Tuesday, January 5, 2010


In all of my unpacking recently, I've been finding bits and pieces that I thought were lost forever (seriously - it's been like Christmas!) (err...x2!). Stephen was digging through a box the other day and he tossed a tiny book on my desk saying "Here...I think that's yours?". It was "Women Are From Venus: Understanding the Woman in Your Life" by John Gray (Remember when we all went crazy buying up John Gray books in the early 2000's, trying to improve our relationships? Or was that just me?). I don't know - as cliche'd as the books have become in recent years - I think his writings are still very relevant (I can almost see my friend Mel shaking her head at me in disgust for even admitting that I own the book, let alone wanting to blog about it).


So I tossed it back to him saying "Don't you think you'd better hang onto it?". "No" he replied. "I understand the woman in my life."

While some of the statements within it are a bit presumptious, I still love this book - it's kind of a summarised version of the "Venus" chapters in Men are From Mars Women Are From Venus. Now - let me run a disclaimer here - whilst my post may appear quite sexist - I'm only quoting the book because I own it. John also has another book all about the guys. Apparently. I don't own it. :)
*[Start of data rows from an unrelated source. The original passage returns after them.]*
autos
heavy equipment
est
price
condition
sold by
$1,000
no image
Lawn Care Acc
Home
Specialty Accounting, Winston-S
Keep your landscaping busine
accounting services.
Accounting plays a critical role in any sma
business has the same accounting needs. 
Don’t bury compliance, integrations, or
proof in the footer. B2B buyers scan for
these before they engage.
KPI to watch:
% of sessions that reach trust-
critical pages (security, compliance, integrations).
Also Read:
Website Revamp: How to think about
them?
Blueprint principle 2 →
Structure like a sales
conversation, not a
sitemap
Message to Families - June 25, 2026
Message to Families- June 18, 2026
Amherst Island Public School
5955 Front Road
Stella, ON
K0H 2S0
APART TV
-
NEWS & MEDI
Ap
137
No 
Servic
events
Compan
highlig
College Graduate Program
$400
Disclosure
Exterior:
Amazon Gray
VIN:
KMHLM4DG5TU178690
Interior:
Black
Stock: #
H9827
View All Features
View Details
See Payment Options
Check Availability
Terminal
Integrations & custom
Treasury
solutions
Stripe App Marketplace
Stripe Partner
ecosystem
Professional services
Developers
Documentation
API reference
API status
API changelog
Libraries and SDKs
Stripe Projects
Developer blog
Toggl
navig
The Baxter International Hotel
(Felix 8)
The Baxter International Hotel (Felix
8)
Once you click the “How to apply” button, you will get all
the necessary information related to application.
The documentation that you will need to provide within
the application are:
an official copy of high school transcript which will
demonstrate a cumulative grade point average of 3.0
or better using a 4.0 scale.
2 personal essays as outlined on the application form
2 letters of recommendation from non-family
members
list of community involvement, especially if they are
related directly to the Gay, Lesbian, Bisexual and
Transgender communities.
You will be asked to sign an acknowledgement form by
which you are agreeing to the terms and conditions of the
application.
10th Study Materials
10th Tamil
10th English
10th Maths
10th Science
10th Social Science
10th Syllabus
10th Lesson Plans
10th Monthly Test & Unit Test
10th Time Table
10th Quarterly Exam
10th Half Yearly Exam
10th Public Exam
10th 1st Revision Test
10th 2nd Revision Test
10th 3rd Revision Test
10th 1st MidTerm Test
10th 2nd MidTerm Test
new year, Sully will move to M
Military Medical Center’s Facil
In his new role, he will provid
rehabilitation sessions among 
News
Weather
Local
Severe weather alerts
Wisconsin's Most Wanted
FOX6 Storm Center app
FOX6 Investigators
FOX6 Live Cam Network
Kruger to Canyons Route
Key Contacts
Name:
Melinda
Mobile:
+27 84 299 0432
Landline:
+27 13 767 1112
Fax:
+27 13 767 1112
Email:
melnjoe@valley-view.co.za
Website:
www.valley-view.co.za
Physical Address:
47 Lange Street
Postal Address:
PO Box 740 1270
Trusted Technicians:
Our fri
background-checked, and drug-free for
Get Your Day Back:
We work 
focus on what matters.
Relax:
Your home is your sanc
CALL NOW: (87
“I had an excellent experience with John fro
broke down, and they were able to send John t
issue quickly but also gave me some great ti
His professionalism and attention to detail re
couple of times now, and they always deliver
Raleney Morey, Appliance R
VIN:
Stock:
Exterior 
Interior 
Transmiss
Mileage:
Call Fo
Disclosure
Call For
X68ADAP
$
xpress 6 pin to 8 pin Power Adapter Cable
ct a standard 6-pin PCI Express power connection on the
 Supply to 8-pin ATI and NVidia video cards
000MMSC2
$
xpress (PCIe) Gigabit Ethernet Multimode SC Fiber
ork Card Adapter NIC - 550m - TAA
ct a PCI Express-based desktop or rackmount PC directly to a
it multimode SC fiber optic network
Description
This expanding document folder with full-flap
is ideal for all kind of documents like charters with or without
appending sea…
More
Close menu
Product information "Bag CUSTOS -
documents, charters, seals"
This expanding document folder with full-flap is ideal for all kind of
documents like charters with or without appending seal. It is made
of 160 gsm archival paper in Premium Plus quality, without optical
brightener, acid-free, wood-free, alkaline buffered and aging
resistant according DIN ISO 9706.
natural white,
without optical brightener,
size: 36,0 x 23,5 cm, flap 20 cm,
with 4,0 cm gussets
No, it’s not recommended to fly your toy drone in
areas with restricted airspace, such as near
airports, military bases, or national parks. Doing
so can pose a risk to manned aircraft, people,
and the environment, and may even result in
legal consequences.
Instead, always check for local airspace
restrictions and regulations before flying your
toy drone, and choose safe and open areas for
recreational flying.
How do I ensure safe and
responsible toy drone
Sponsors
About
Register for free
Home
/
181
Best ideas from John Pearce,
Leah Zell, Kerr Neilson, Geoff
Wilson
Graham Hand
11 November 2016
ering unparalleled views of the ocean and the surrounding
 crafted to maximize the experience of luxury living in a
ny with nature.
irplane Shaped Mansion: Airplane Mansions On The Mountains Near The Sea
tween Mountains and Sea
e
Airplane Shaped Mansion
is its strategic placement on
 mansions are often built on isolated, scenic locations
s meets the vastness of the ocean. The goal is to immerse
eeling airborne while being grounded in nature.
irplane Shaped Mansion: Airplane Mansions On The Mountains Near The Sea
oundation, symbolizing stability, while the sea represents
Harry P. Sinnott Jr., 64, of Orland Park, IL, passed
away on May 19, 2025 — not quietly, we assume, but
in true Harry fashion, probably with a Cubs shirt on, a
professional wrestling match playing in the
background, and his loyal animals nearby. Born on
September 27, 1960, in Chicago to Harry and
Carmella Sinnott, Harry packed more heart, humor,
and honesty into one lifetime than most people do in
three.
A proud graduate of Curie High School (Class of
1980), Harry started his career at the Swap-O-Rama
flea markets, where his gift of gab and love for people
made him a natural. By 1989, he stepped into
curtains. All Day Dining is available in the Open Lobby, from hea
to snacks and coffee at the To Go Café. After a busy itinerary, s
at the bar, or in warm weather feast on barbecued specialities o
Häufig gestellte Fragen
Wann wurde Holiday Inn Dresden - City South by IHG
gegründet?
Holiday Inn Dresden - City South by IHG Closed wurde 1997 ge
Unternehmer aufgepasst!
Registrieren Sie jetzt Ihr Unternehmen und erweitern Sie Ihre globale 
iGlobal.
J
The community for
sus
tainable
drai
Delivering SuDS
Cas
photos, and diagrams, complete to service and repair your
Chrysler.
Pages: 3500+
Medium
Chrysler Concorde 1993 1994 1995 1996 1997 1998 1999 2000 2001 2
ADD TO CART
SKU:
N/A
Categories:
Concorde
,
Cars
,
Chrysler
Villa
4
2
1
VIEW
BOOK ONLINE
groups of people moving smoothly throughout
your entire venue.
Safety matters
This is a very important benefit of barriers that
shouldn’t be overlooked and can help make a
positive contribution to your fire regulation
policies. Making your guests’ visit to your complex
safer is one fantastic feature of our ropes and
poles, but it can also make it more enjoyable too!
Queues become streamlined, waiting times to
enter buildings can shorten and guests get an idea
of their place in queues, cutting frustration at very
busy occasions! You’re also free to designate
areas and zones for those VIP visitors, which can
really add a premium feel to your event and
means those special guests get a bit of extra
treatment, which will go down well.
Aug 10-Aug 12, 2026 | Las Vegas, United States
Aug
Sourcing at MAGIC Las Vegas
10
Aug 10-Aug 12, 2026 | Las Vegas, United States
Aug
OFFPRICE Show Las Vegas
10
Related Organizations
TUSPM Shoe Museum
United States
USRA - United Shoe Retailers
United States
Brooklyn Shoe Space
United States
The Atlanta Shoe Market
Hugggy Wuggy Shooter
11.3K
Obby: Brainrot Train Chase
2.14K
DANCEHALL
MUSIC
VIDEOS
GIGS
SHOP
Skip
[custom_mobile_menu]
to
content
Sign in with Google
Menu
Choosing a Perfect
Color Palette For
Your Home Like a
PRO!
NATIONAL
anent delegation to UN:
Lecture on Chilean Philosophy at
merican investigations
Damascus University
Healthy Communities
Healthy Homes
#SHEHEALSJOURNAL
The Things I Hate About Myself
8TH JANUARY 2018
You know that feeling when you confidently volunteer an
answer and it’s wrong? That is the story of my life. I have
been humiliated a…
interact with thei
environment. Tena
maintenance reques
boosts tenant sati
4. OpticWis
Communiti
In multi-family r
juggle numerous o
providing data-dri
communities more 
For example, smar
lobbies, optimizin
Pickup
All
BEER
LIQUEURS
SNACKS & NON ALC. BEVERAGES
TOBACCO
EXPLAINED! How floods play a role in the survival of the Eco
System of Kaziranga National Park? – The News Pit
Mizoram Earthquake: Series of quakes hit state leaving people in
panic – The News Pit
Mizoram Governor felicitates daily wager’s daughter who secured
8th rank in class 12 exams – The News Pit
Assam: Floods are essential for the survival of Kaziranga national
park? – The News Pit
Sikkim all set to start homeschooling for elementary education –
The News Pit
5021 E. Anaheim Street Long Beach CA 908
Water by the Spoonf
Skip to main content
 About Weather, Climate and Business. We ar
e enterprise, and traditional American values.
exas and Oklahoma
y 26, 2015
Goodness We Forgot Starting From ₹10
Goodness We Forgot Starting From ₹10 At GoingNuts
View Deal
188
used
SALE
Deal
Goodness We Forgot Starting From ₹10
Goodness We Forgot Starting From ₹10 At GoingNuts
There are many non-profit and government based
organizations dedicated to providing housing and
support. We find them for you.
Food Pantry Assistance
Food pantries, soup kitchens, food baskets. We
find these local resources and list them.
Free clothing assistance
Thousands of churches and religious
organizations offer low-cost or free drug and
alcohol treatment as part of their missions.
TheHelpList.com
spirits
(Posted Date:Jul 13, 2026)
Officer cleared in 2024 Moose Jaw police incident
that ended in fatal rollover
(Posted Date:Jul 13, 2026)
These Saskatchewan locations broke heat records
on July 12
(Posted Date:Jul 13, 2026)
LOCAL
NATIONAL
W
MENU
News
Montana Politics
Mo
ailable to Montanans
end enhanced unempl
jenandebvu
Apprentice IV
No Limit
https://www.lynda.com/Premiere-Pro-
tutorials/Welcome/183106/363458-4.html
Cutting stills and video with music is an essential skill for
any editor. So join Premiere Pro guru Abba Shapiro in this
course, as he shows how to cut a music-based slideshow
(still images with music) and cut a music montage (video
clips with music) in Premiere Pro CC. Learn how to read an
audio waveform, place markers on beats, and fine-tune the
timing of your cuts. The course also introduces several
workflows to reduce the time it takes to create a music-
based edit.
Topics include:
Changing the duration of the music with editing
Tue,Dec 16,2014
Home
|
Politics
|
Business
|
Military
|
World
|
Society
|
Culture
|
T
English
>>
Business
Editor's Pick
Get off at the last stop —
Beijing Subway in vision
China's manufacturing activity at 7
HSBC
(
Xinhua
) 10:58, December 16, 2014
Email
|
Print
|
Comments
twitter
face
Anyway. Here are a few favourite quotes:
  • A woman will have a hidden feeling that says 'I don't want to tell him what I need; if he really loves me, he will know'.
  • A woman never gets bored of hearing a man say 'I love you'. It allows her to feel his love.
  • Men and women express their love differently. It is difficult for a woman to believe that a man who forgets her birthdays or anniversaries could really love her.
  • When a man regularly brings romance into the relationship, it makes a woman feel cherished and reminds her not to give so much.

That last one really does it for me. Some are needier than others when it comes to relationship romance. Those of us who need the reassurance, the little thoughtful gifts, the texts, the notes, the cuddles and the creative dates are often branded "High Maintenance" - a title which I think is a little unfair. Maybe those people have been starved of romance and affection in previous relationships and they just need that little more.  Regardless if your romance cup is large or small, don't you agree that the world just gets that little bit better when it runneth over?